Circuit design text data
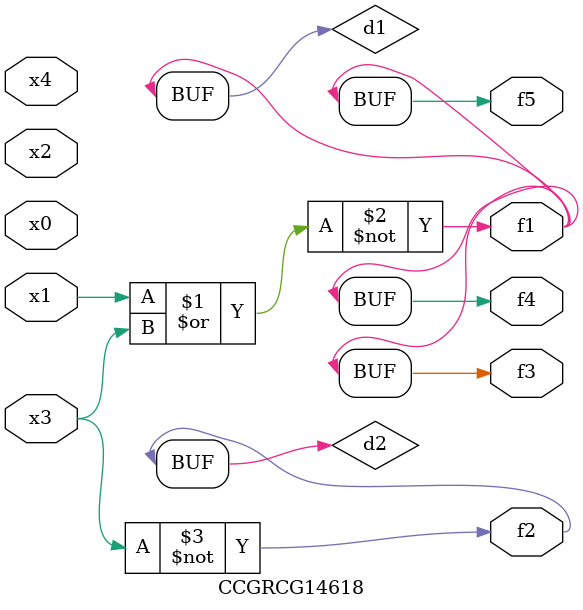
<source format=v>
module CCGRCG14618(
	input x0, x1, x2, x3, x4,
	output f1, f2, f3, f4, f5
);

	wire d1, d2;

	nor (d1, x1, x3);
	not (d2, x3);
	assign f1 = d1;
	assign f2 = d2;
	assign f3 = d1;
	assign f4 = d1;
	assign f5 = d1;
endmodule

</source>
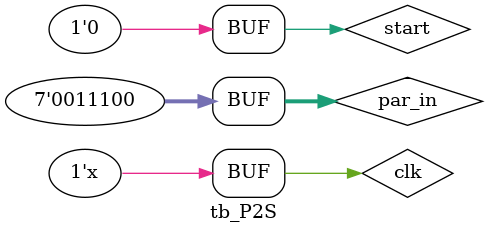
<source format=v>
`timescale 1ns / 1ps

module tb_P2S;

    parameter BIT_WIDTH = 7;
    reg clk = 0;
    reg start = 0;
    reg [BIT_WIDTH-1:0] par_in;
    wire sclk, sclrn, sout, EN;

    P2S #(BIT_WIDTH) uut (
        .clk(clk),
        .start(start),
        .par_in(par_in),
        .sclk(sclk),
        .sclrn(sclrn),
        .sout(sout),
        .EN(EN)
    );

    always #5 clk = ~clk;

    initial begin
        start = 0;
        par_in = 7'b0;

        #100;

        par_in = 7'b0101001;

        #10;
        start = 1;
        #10;
        start = 0;

        #200;

        par_in = 7'b0011100;
        #10;
        start = 1;
        #10;
        start = 0;

        #200;

    end
endmodule

</source>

_WHAT IS BEING ASKED_. Your answer should consist only of the lines from the one with "P2S #(BIT_WIDTH) uut" through the last line of the entries above, retyped exactly.

_RESULT_.
    P2S #(BIT_WIDTH) uut (
        .clk(clk),
        .start(start),
        .par_in(par_in),
        .sclk(sclk),
        .sclrn(sclrn),
        .sout(sout),
        .EN(EN)
    );

    always #5 clk = ~clk;

    initial begin
        start = 0;
        par_in = 7'b0;

        #100;

        par_in = 7'b0101001;

        #10;
        start = 1;
        #10;
        start = 0;

        #200;

        par_in = 7'b0011100;
        #10;
        start = 1;
        #10;
        start = 0;

        #200;

    end
endmodule

</source>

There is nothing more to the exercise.